(Records from a data collection)
____
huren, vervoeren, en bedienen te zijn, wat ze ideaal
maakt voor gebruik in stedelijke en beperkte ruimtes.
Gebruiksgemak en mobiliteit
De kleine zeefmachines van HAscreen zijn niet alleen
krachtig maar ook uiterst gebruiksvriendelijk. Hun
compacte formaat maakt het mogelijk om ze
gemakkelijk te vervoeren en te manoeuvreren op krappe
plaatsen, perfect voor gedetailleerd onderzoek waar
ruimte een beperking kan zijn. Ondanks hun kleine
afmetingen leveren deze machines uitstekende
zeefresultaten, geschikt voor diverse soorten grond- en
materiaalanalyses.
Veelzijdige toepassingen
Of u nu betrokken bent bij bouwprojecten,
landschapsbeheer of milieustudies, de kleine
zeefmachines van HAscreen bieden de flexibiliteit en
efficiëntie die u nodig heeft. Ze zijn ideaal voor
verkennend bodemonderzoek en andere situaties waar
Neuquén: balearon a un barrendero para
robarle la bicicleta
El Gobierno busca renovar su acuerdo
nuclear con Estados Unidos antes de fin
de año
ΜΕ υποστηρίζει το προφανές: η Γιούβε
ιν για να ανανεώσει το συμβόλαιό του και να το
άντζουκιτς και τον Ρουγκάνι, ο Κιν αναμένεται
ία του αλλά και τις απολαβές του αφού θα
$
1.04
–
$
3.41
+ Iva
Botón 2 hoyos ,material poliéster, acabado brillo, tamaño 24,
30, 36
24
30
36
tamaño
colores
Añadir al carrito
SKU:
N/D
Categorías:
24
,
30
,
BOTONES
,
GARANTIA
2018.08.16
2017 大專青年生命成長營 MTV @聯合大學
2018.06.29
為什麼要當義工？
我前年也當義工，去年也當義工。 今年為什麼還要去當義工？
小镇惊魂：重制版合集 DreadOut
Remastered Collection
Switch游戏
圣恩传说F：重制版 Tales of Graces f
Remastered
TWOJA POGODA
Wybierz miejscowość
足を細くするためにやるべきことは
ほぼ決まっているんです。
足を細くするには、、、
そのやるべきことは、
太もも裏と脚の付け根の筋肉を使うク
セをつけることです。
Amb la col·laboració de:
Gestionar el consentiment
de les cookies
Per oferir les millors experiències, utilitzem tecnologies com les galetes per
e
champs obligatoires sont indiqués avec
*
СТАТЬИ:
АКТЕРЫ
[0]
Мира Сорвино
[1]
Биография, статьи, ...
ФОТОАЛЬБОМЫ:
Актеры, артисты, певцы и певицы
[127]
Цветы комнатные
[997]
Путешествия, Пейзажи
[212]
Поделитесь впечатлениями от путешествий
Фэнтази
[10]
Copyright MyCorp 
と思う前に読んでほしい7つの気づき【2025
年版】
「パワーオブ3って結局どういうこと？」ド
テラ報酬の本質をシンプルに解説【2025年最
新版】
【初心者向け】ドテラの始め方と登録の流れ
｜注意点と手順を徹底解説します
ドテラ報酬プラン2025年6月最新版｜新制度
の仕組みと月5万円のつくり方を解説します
____
## WHAT NEEDS TO BE DONE
Find "Botón 2 hoyos" in the records above. Repeat its line and every later line exactly, through the last one.

## EXPECTED ANSWER
Botón 2 hoyos ,material poliéster, acabado brillo, tamaño 24,
30, 36
24
30
36
tamaño
colores
Añadir al carrito
SKU:
N/D
Categorías:
24
,
30
,
BOTONES
,
GARANTIA
2018.08.16
2017 大專青年生命成長營 MTV @聯合大學
2018.06.29
為什麼要當義工？
我前年也當義工，去年也當義工。 今年為什麼還要去當義工？
小镇惊魂：重制版合集 DreadOut
Remastered Collection
Switch游戏
圣恩传说F：重制版 Tales of Graces f
Remastered
TWOJA POGODA
Wybierz miejscowość
足を細くするためにやるべきことは
ほぼ決まっているんです。
足を細くするには、、、
そのやるべきことは、
太もも裏と脚の付け根の筋肉を使うク
セをつけることです。
Amb la col·laboració de:
Gestionar el consentiment
de les cookies
Per oferir les millors experiències, utilitzem tecnologies com les galetes per
e
champs obligatoires sont indiqués avec
*
СТАТЬИ:
АКТЕРЫ
[0]
Мира Сорвино
[1]
Биография, статьи, ...
ФОТОАЛЬБОМЫ:
Актеры, артисты, певцы и певицы
[127]
Цветы комнатные
[997]
Путешествия, Пейзажи
[212]
Поделитесь впечатлениями от путешествий
Фэнтази
[10]
Copyright MyCorp 
と思う前に読んでほしい7つの気づき【2025
年版】
「パワーオブ3って結局どういうこと？」ド
テラ報酬の本質をシンプルに解説【2025年最
新版】
【初心者向け】ドテラの始め方と登録の流れ
｜注意点と手順を徹底解説します
ドテラ報酬プラン2025年6月最新版｜新制度
の仕組みと月5万円のつくり方を解説します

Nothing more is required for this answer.